Up Until Around the Early 1990s, Ireland Had a Low Per Capita Consumption of Alcohol
Obviously whenever the word "Irish" comes up, "drinking" is never far behind. And it is true that today, Ireland's alcohol consumption, which has fallen in recent years, is still very high by international standards.
A survey in 2006, for example, found that the Irish spend a higher proportion of their income than any other country in Europe, and also found that the Irish were the worst binge drinkers in Europe. So the recent evidence certainly supports the old Irish drunkard stereotype. But prior to Ireland becoming a wealthy country, its alcohol consumption per population was actually quite moderate: throughout the 20th century in Ireland, there was a high level of alcohol abstinence, as this is a trait more commonly associated with Protestant countries.
But as the Catholic Church saw its moral authority decline toward the end of the 20th century, and as the country became wealthier, the Irish came to drink a lot more -- finally earning themselves the stereotype that has been fixed to them for so long. One likely reason the Irish had earned themselves this stereotype of being heavy drinkers was because of their immigrants: no doubt to drown out the pain of being dislocated from their home country, Irish immigrants in the U.K. and the U.S. tended to be big drinkers.
A Hospital in Belfast Is a World Leader in Kneecap Reconstruction
God knows, there have been many a kneecap that has had to have been reconstructed in Northern Ireland over the last few decades. (Shooting people in the kneecaps was a favored way for Republican and loyalist paramilitaries to control their own neighborhoods.) During the Troubles, the Royal Victoria Hospital in Belfast had one of the top trauma units in Europe. At one point as many as 100 victims of "limb executions" were being treated by the hospital every year, whose advances included external "limb scaffolding" that enables partial healing for bone damage too severe for reconstruction.

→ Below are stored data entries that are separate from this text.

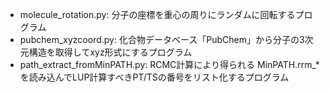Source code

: - molecule_rotation.py: 分子の座標を重心の周りにランダムに回転するプログラム
- pubchem_xyzcoord.py:  化合物データベース「PubChem」から分子の3次元構造を取得してxyz形式にするプログラム
- path_extract_fromMinPATH.py: RCMC計算により得られる MinPATH.rrm_* を読み込んでLUP計算すべきPT/TSの番号をリスト化するプログラム
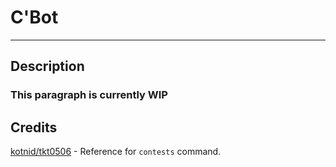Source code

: # C'Bot
<hr>

## Description <br>
### This paragraph is currently WIP

## Credits <br>
[kotnid/tkt0506](https://github.com/kotnid) - Reference for `contests` command.
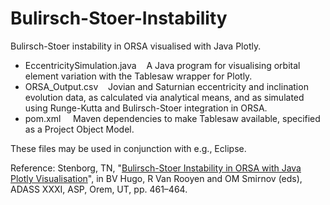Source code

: # Bulirsch-Stoer-Instability

Bulirsch-Stoer instability in ORSA visualised with Java Plotly.

- EccentricitySimulation.java &nbsp;&nbsp; A Java program for visualising orbital element variation with the Tablesaw wrapper for Plotly.<br />
- ORSA_Output.csv &nbsp;&nbsp; Jovian and Saturnian eccentricity and inclination evolution data, as calculated via analytical means, and as simulated using Runge-Kutta and Bulirsch-Stoer integration in ORSA.<br />
- pom.xml &nbsp;&nbsp;&nbsp; Maven dependencies to make Tablesaw available, specified as a Project Object Model.

These files may be used in conjunction with e.g., Eclipse.

Reference: Stenborg, TN, "[Bulirsch-Stoer Instability in ORSA with Java Plotly Visualisation](https://aspbooks.org/custom/publications/paper/535-0459.html)", in BV Hugo, R Van Rooyen and OM Smirnov (eds), ADASS XXXI, ASP, Orem, UT, pp. 461–464.
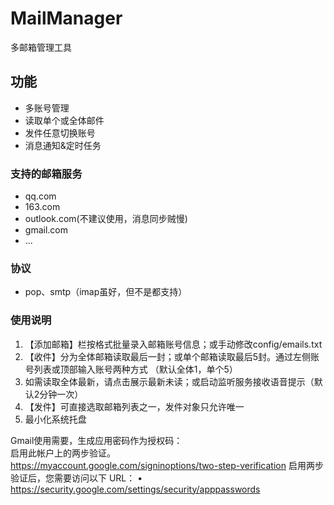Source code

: # MailManager
多邮箱管理工具
## 功能
- 多账号管理
- 读取单个或全体邮件
- 发件任意切换账号
- 消息通知&定时任务
### 支持的邮箱服务
- qq.com
- 163.com
- outlook.com(不建议使用，消息同步贼慢)
- gmail.com
- ...

### 协议
- pop、smtp（imap虽好，但不是都支持）

### 使用说明
1. 【添加邮箱】栏按格式批量录入邮箱账号信息；或手动修改config/emails.txt
2. 【收件】分为全体邮箱读取最后一封；或单个邮箱读取最后5封。通过左侧账号列表或顶部输入账号两种方式 （默认全体1，单个5）
3. 如需读取全体最新，请点击展示最新未读；或启动监听服务接收语音提示（默认2分钟一次）
4. 【发件】可直接选取邮箱列表之一，发件对象只允许唯一
5. 最小化系统托盘

Gmail使用需要，生成应用密码作为授权码：   
启用此帐户上的两步验证。
https://myaccount.google.com/signinoptions/two-step-verification
启用两步验证后，您需要访问以下 URL：
• https://security.google.com/settings/security/apppasswords
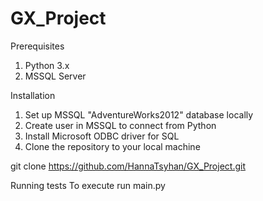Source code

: # GX_Project

Prerequisites
1. Python 3.x
2. MSSQL Server

Installation
1. Set up MSSQL "AdventureWorks2012" database locally
2. Create user in MSSQL to connect from Python
3. Install Microsoft ODBC driver for SQL
4. Clone the repository to your local machine

git clone
https://github.com/HannaTsyhan/GX_Project.git

Running tests
To execute run main.py
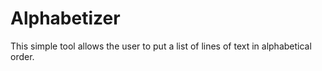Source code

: # Alphabetizer

This simple tool allows the user to put a list of lines of text in alphabetical order.
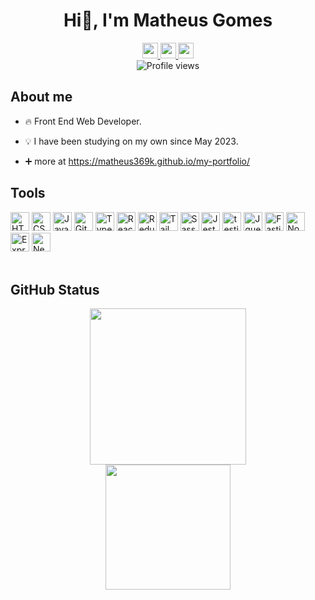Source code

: <h1 align='center'>Hi👋, I'm Matheus Gomes</h1>
<div align="center">
  <a
    href="https://discordapp.com/users/ghome/"
    target="_blank"
  >
    <img
      height="25"
      src="https://img.shields.io/badge/Discord-020617?style=for-the-badge&logo=discord&logoColor=white"
    >
  </a>
  <a
    href="mailto:matheus.360kbr@gmail.com"
    target="_blank"
  >
    <img
      height="25"
      src="https://img.shields.io/badge/Gmail-020617?style=for-the-badge&logo=gmail&logoColor=white"
    >
  </a>
  <a
    href="https://www.linkedin.com/in/matheus-melo-6824a7274/"
    target="_blank"
  >
    <img
      height="25"
      src="https://img.shields.io/badge/LinkedIn-020617?style=for-the-badge&logo=linkedin&logoColor=white"
    >
  </a>
</div>
<div align="center">
  <img
    src="https://komarev.com/ghpvc/?username=matheus369k&color=blue"
    alt="Profile views"
  />
</div>

## About me

- 🔥 Front End Web Developer.

- 💡 I have been studying on my own since May 2023.

- ➕ more at https://matheus369k.github.io/my-portfolio/

## Tools

<div>
  <img
    height="30"
    src="https://img.shields.io/badge/HTML5-E34F26?style=for-the-badge&logo=html5&logoColor=white"
    alt="HTML5"
  >
  <img
    height="30"
    src="  https://img.shields.io/badge/CSS3-1572B6?style=for-the-badge&logo=css3&logoColor=white"
    alt="CSS3"
  >
  <img
    height="30"
    src="https://img.shields.io/badge/JavaScript-323330?style=for-the-badge&logo=javascript&logoColor=F7DF1E"
    alt="Javascript"
  >
  <img
    height="30"
    src="https://img.shields.io/badge/GIT-E44C30?style=for-the-badge&logo=git&logoColor=white"
    alt="Git"
  >
  <img
    height="30"
    src="https://img.shields.io/badge/TypeScript-007ACC?style=for-the-badge&logo=typescript&logoColor=white"
    alt="TypeScript"
  >
  <img
    height="30"
    src="https://img.shields.io/badge/React-20232A?style=for-the-badge&logo=react&logoColor=61DAFB"
    alt="React"
  >
  <img
    height="30"
    src="https://img.shields.io/badge/Redux-593D88?style=for-the-badge&logo=redux&logoColor=white"
    alt="Redux"
  >
  <img
    height="30"
    src="https://img.shields.io/badge/Tailwind_CSS-38B2AC?style=for-the-badge&logo=tailwind-css&logoColor=white"
    alt="Tailwind"
  >
  <img
    height="30"
    src="https://img.shields.io/badge/Sass-CC6699?style=for-the-badge&logo=sass&logoColor=white"
    alt="Sass"
  >
  <img
    height="30"
    src="https://img.shields.io/badge/Jest-323330?style=for-the-badge&logo=Jest&logoColor=white"
    alt="Jest"
  >
  <img
    height="30"
    src="https://img.shields.io/badge/testing%20library-323330?style=for-the-badge&logo=testing-library&logoColor=red"
    alt="testing library"
  >
  <img
    height="30"
    src="https://img.shields.io/badge/jQuery-0769AD?style=for-the-badge&logo=jquery&logoColor=white"
    alt="Jquery"
  >
  <img
    height="30"
    src="https://img.shields.io/badge/Fastify-000000?style=for-the-badge"
    alt="Fastify"
  >
  <img
    height="30"
    src="https://img.shields.io/badge/Node.js-43853D?style=for-the-badge&logo=node.js&logoColor=white"
    alt="Nodejs"
  >
  <img
    height="30"
    src="https://img.shields.io/badge/Express.js-404D59?style=for-the-badge"
    alt="Express"
  >
  <img
    height="30"
    src="https://img.shields.io/badge/Next.js-000000?style=for-the-badge"
    alt="Next.js"
  >
</div>

<br>

## GitHub Status

<div align="center">
  <img
    height="250"
    src="https://github-readme-stats.vercel.app/api?username=matheus369k&theme=tokyonight"
  >
</div>
<div align="center">
<img
    height="200"
    src="https://github-readme-stats.vercel.app/api/top-langs/?username=matheus369k&layout=compact&theme=tokyonight"
  >
</div>
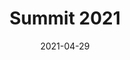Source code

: ---
title: Summit 2021
description: Reimagine what a data warehouse can do
date: 2021-04-29
time: 10 am PT / 1 pm ET
coverImage: /uploads/Yellowbrick_AprilSummitHeroImage.jpg
webcastLink: /go/summit2021/
pinned: false
upcoming: true
hidden: false
isSummit: true
---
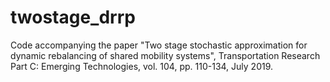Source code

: # twostage_drrp

Code accompanying the paper "Two stage stochastic approximation for dynamic rebalancing of shared mobility systems", Transportation Research Part C: Emerging Technologies, vol. 104, pp. 110-134, July 2019.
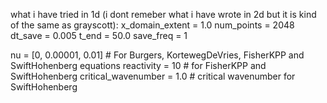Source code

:what i have tried in 1d (i dont remeber what i have wrote in 2d but it is kind of the same as grayscott): 
x_domain_extent = 1.0
num_points = 2048
dt_save = 0.005
t_end = 50.0
save_freq = 1

nu = [0, 0.00001, 0.01]  # For Burgers, KortewegDeVries, FisherKPP and SwiftHohenberg equations
reactivity = 10 # for FisherKPP and SwiftHohenberg
critical_wavenumber = 1.0 # critical wavenumber for SwiftHohenberg
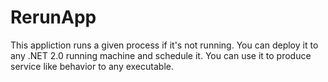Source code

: RerunApp
========

This appliction runs a given process if it's not running.
You can deploy it to any .NET 2.0 running machine and schedule it. You can use it to produce service like behavior to any executable.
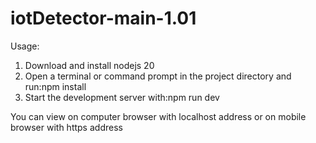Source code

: # iotDetector-main-1.01

Usage:
1. Download and install nodejs 20
2. Open a terminal or command prompt in the project directory and run:npm install
3. Start the development server with:npm run dev

You can view on computer browser with localhost address or on mobile browser with https address
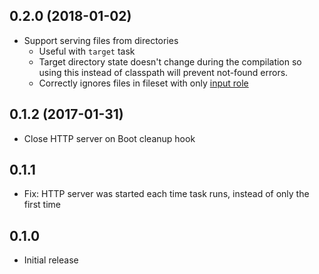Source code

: ## 0.2.0 (2018-01-02)

- Support serving files from directories
    - Useful with `target` task
    - Target directory state doesn't change during the compilation
    so using this instead of classpath will prevent not-found errors.
    - Correctly ignores files in fileset with only [input role](https://github.com/boot-clj/boot/wiki/Filesets#roles-of-files)

## 0.1.2 (2017-01-31)

- Close HTTP server on Boot cleanup hook

## 0.1.1

- Fix: HTTP server was started each time task runs, instead of only the first time

## 0.1.0

- Initial release
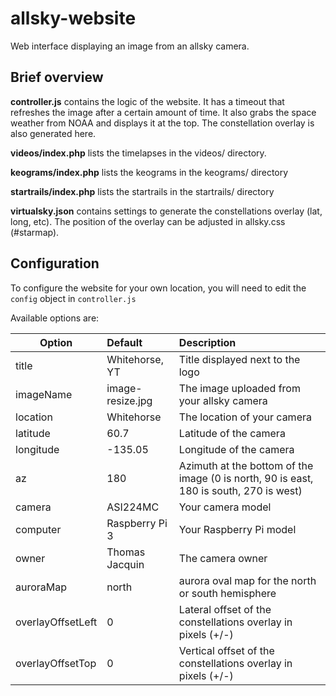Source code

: # allsky-website
Web interface displaying an image from an allsky camera.

## Brief overview

**controller.js** contains the logic of the website. It has a timeout that refreshes the image after a certain amount of time. It also grabs the space weather from NOAA and displays it at the top. The constellation overlay is also generated here.

**videos/index.php** lists the timelapses in the videos/ directory.

**keograms/index.php** lists the keograms in the keograms/ directory

**startrails/index.php** lists the startrails in the startrails/ directory

**virtualsky.json** contains settings to generate the constellations overlay (lat, long, etc). The position of the overlay can be adjusted in allsky.css (#starmap).

## Configuration

To configure the website for your own location, you will need to edit the `config` object in `controller.js`

Available options are:

| Option        | Default           | Description  |
| ------------- |:-------------    | :-----|
| title         | Whitehorse, YT    | Title displayed next to the logo |
| imageName     | image-resize.jpg  | The image uploaded from your allsky camera |
| location      | Whitehorse        | The location of your camera   |
| latitude      | 60.7              | Latitude of the camera |
| longitude     | -135.05           | Longitude of the camera |
| az            | 180               | Azimuth at the bottom of the image (0 is north, 90 is east, 180 is south, 270 is west) |
| camera        | ASI224MC          | Your camera model |
| computer      | Raspberry Pi 3    | Your Raspberry Pi model |
| owner         | Thomas Jacquin    | The camera owner |
| auroraMap     | north             | aurora oval map for the north or south hemisphere |
| overlayOffsetLeft     | 0             | Lateral offset of the constellations overlay in pixels (+/-) |
| overlayOffsetTop     | 0             | Vertical offset of the constellations overlay in pixels (+/-) |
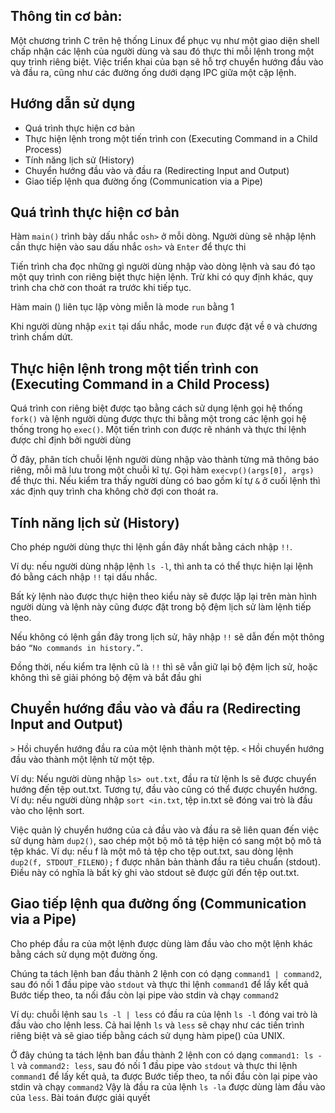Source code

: ## Thông tin cơ bản:
Một chương trình C trên hệ thống Linux để phục vụ như một giao diện shell chấp nhận các lệnh của người dùng và sau đó thực thi mỗi lệnh trong một quy trình riêng biệt. Việc triển khai của bạn sẽ hỗ trợ chuyển hướng đầu vào và đầu ra, cũng như các đường ống dưới dạng IPC giữa một cặp lệnh.

## Hướng dẫn sử dụng
* Quá trình thực hiện cơ bản
* Thực hiện lệnh trong một tiến trình con (Executing Command in a Child Process)
* Tính năng lịch sử (History)
* Chuyển hướng đầu vào và đầu ra (Redirecting Input and Output)
* Giao tiếp lệnh qua đường ống (Communication via a Pipe)

## Quá trình thực hiện cơ bản 
Hàm `main()` trình bày dấu nhắc `osh>` ở mỗi dòng. Người dùng sẽ nhập lệnh cần thực hiện vào sau dấu nhắc `osh>` và `Enter` để thực thi

Tiến trình cha đọc những gì người dùng nhập vào dòng lệnh và sau đó tạo một quy trình con riêng biệt thực hiện lệnh. Trừ khi có quy định khác, quy trình cha chờ con thoát ra trước khi tiếp tục. 

Hàm main () liên tục lặp vòng miễn là mode `run` bằng 1

Khi người dùng nhập `exit` tại dấu nhắc, mode `run` được đặt về `0` và chương trình chấm dứt.

## Thực hiện lệnh trong một tiến trình con (Executing Command in a Child Process)
Quá trình con riêng biệt được tạo bằng cách sử dụng lệnh gọi hệ thống `fork()` và lệnh người dùng được thực thi bằng một trong các lệnh gọi hệ thống trong họ `exec()`. Một tiến trình con được rẽ nhánh và thực thi lệnh được chỉ định bởi người dùng

Ở đây, phân tích chuỗi lệnh người dùng nhập vào thành từng mã thông báo riêng, mỗi mã lưu trong một chuỗi kĩ tự. Gọi hàm `execvp()(args[0], args)` để thực thi. Nếu kiểm tra thấy người dùng có bao gồm kí tự `&` ở cuối lệnh thì xác định quy trình cha không chờ đợi con thoát ra.

## Tính năng lịch sử (History)
Cho phép người dùng thực thi lệnh gần đây nhất bằng cách nhập `!!`. 

Ví dụ: nếu người dùng nhập lệnh `ls -l`, thì anh ta có thể thực hiện lại lệnh đó bằng cách nhập `!!` tại dấu nhắc. 

Bất kỳ lệnh nào được thực hiện theo kiểu này sẽ được lặp lại trên màn hình người dùng và lệnh này cũng được đặt trong bộ đệm lịch sử làm lệnh tiếp theo. 

Nếu không có lệnh gần đây trong lịch sử, hãy nhập `!!` sẽ dẫn đến một thông báo `“No commands in history.”`.

Đồng thời, nếu kiểm tra lệnh cũ là `!!` thì sẽ vẫn giữ lại bộ đệm lịch sử, hoặc không thì sẽ giải phóng bộ đệm và bắt đầu ghi

## Chuyển hướng đầu vào và đầu ra (Redirecting Input and Output)
`>` Hồi chuyển hướng đầu ra của một lệnh thành một tệp.
`<` Hồi chuyển hướng đầu vào thành một lệnh từ một tệp. 

Ví dụ: Nếu người dùng nhập `ls> out.txt`, đầu ra từ lệnh ls sẽ được chuyển hướng đến tệp out.txt. 
Tương tự, đầu vào cũng có thể được chuyển hướng. 
Ví dụ: nếu người dùng nhập `sort <in.txt`, tệp in.txt sẽ đóng vai trò là đầu vào cho lệnh sort.

Việc quản lý chuyển hướng của cả đầu vào và đầu ra sẽ liên quan đến việc sử dụng hàm `dup2()`, sao chép một bộ mô tả tệp hiện có sang một bộ mô tả tệp khác. 
Ví dụ: nếu f là một mô tả tệp cho tệp out.txt, sau dòng lệnh `dup2(f, STDOUT_FILENO);` f được nhân bản thành đầu ra tiêu chuẩn (stdout). Điều này có nghĩa là bất kỳ ghi vào stdout sẽ được gửi đến tệp out.txt.

## Giao tiếp lệnh qua đường ống (Communication via a Pipe)
Cho phép đầu ra của một lệnh được dùng làm đầu vào cho một lệnh khác bằng cách sử dụng một đường ống. 

Chúng ta tách lệnh ban đầu thành 2 lệnh con có dạng `command1 | command2`, sau đó nối 1 đầu pipe vào `stdout` và thực thi lệnh `command1` để lấy kết quả
Bước tiếp theo, ta nối đầu còn lại pipe vào stdin và chạy `command2`

Ví dụ: chuỗi lệnh sau `ls -l | less` có đầu ra của lệnh `ls -l` đóng vai trò là đầu vào cho lệnh less. 
Cả hai lệnh `ls` và `less` sẽ chạy như các tiến trình riêng biệt và sẽ giao tiếp bằng cách sử dụng hàm pipe() của UNIX. 

Ở đây chúng ta tách lệnh ban đầu thành 2 lệnh con có dạng `command1: ls -l` và `command2: less`, sau đó nối 1 đầu pipe vào `stdout` và thực thi lệnh `command1` để lấy kết quả, ta được 
Bước tiếp theo, ta nối đầu còn lại pipe vào stdin và chạy `command2`
Vậy là đầu ra của lệnh `ls -la` được dùng làm đầu vào của `less`. Bài toán được giải quyết

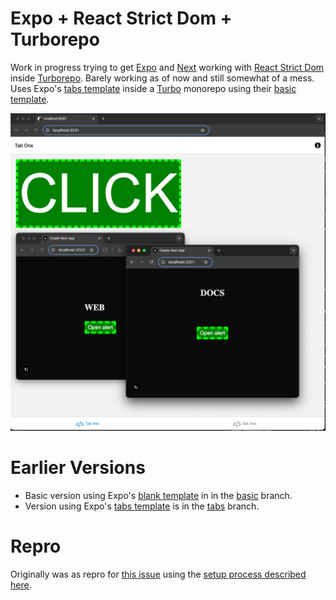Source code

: # Expo + React Strict Dom + Turborepo 
Work in progress trying to get [Expo](https://expo.dev/) and [Next](https://nextjs.org/) working with [React Strict Dom](https://github.com/facebook/react-strict-dom) inside [Turborepo](https://turbo.build/). Barely working as of now and still somewhat of a mess. Uses Expo's [tabs template](https://github.com/expo/expo/tree/main/templates/expo-template-tabs) inside a [Turbo](https://turbo.build/repo/docs) monorepo using their [basic template](https://github.com/vercel/turborepo/tree/main/examples/basic).

![screenshot](./screenshot.png)
 
# Earlier Versions
- Basic version using Expo's [blank template](https://github.com/expo/expo/tree/main/templates/expo-template-blank) in in the [basic](https://github.com/stephenhandley/expo-rsd/tree/basic) branch.
- Version using Expo's [tabs template](https://github.com/expo/expo/tree/main/templates/expo-template-tabs) is in the [tabs](https://github.com/stephenhandley/expo-rsd/tree/tabs) branch.

# Repro
Originally was as repro for [this issue](https://github.com/facebook/react-strict-dom/issues/281) using the [setup process described here](./setup.md).


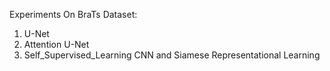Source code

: Experiments On BraTs Dataset:
1) U-Net
2) Attention U-Net
3) Self_Supervised_Learning CNN and Siamese Representational Learning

Ireland Has the Fourth Largest Stadium in Europe
Dublin's Croke Park, the headquarters of the Gaelic Athletic Association, is the fourth largest stadium in Europe: since its redevelopment in 2005, and with a capacity of 82,300, only four venues in Europe are bigger: Barcelona's Camp Nou, Madrid's Santiago Bernabeu, Milan's Stadio San Siro and London's Wembley. Up until 2007, rugby and soccer were not allowed to be played in Croke park by the GAA, a rule that was relaxed when the main soccer and rugby stadium, Landsdown Road, was closed for renovation.
In the Summer of 2007, It Rained in Ireland for 40 Days Straight
Even by Irish standards, this was a very, very wet summer. By August 24, it had rained in Ireland for 40 days -- fulfilling an Irish proverb that says if it should rain on St. Swithin's day (July 15), it will continue to rain every day for the next 40. Usually, an Irish summer will give at least a few weeks of sunshine and a break from the rain -- at which time the feel good factor in the country goes sky high, for the sheer novelty value of sunshine. But not so, the summer of '07.
Playboy Was Banned in Ireland Until 1995
More Guinness Is Sold in Nigeria Than in Ireland
That's right: Ireland is the third largest market for Guinness. Nigeria is at second, and the U.K. is the first.